(Dataset records)
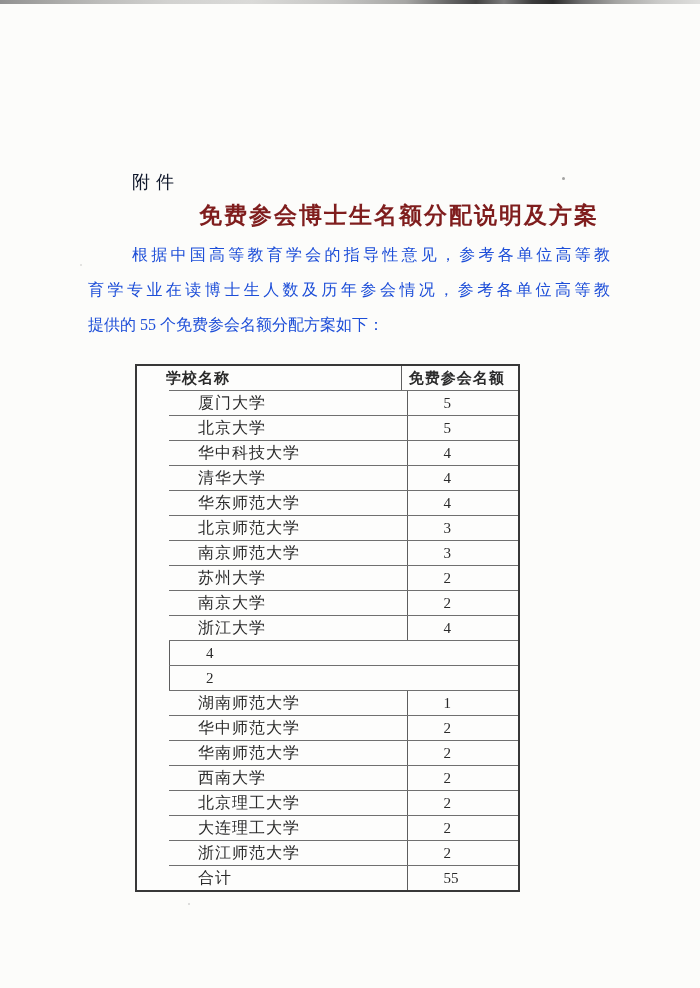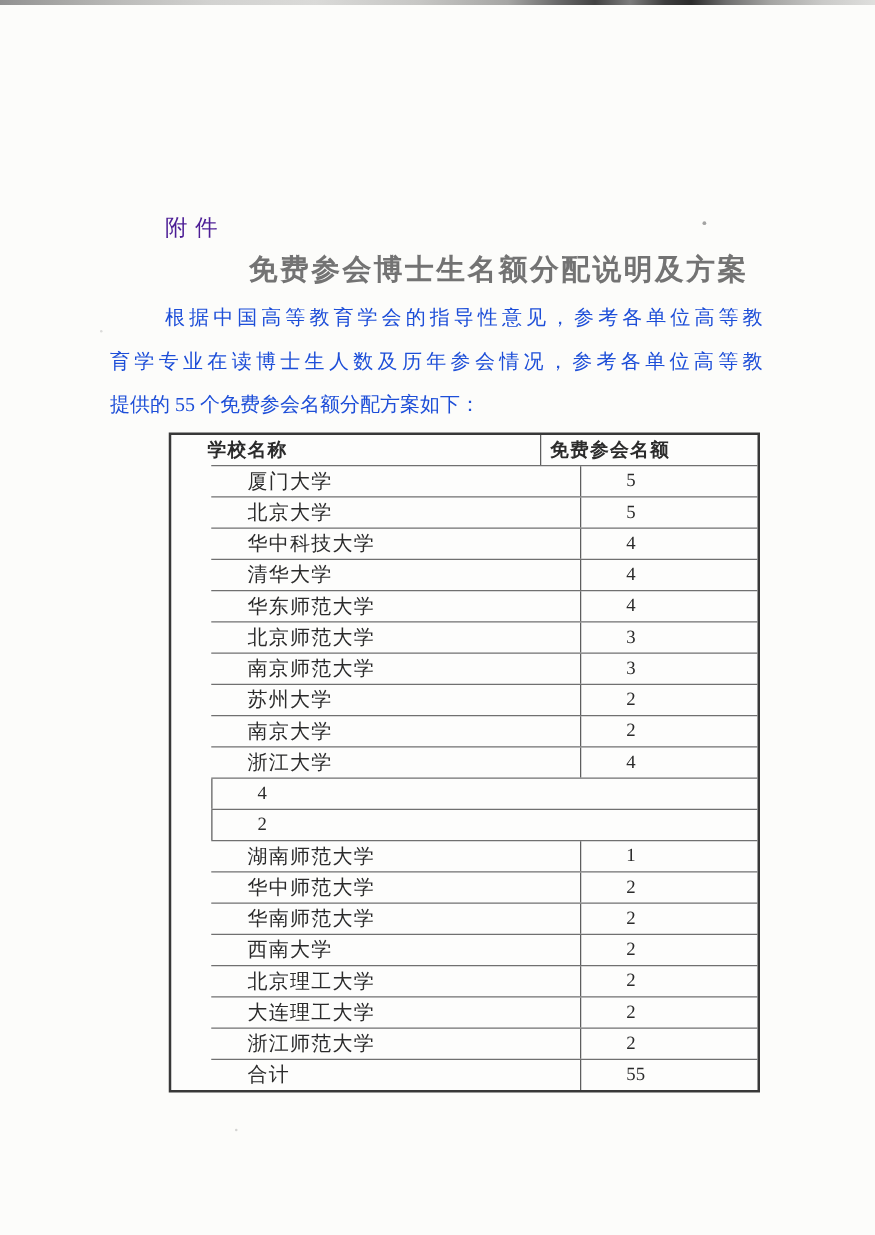--- a/index.html
+++ b/index.html
@@ -28,7 +28,7 @@
   .speck { position:absolute; background:#5a5a5a; border-radius:50%; }
   .attachment {
     position:absolute; left:132px; top:170px;
-    font-size:18px; letter-spacing:6px; color:#4c1d95;
+    font-size:18px; letter-spacing:6px; color:#0f172a;
   }
   .title {
     position:absolute; left:199px; top:201px; margin:0;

▸ **Problem details**: The output must be every line of the records, printed exactly, with the pictures omitted.

▸ **Response box**:
--- a/index.html
+++ b/index.html
@@ -28,7 +28,7 @@
   .speck { position:absolute; background:#5a5a5a; border-radius:50%; }
   .attachment {
     position:absolute; left:132px; top:170px;
-    font-size:18px; letter-spacing:6px; color:#4c1d95;
+    font-size:18px; letter-spacing:6px; color:#0f172a;
   }
   .title {
     position:absolute; left:199px; top:201px; margin:0;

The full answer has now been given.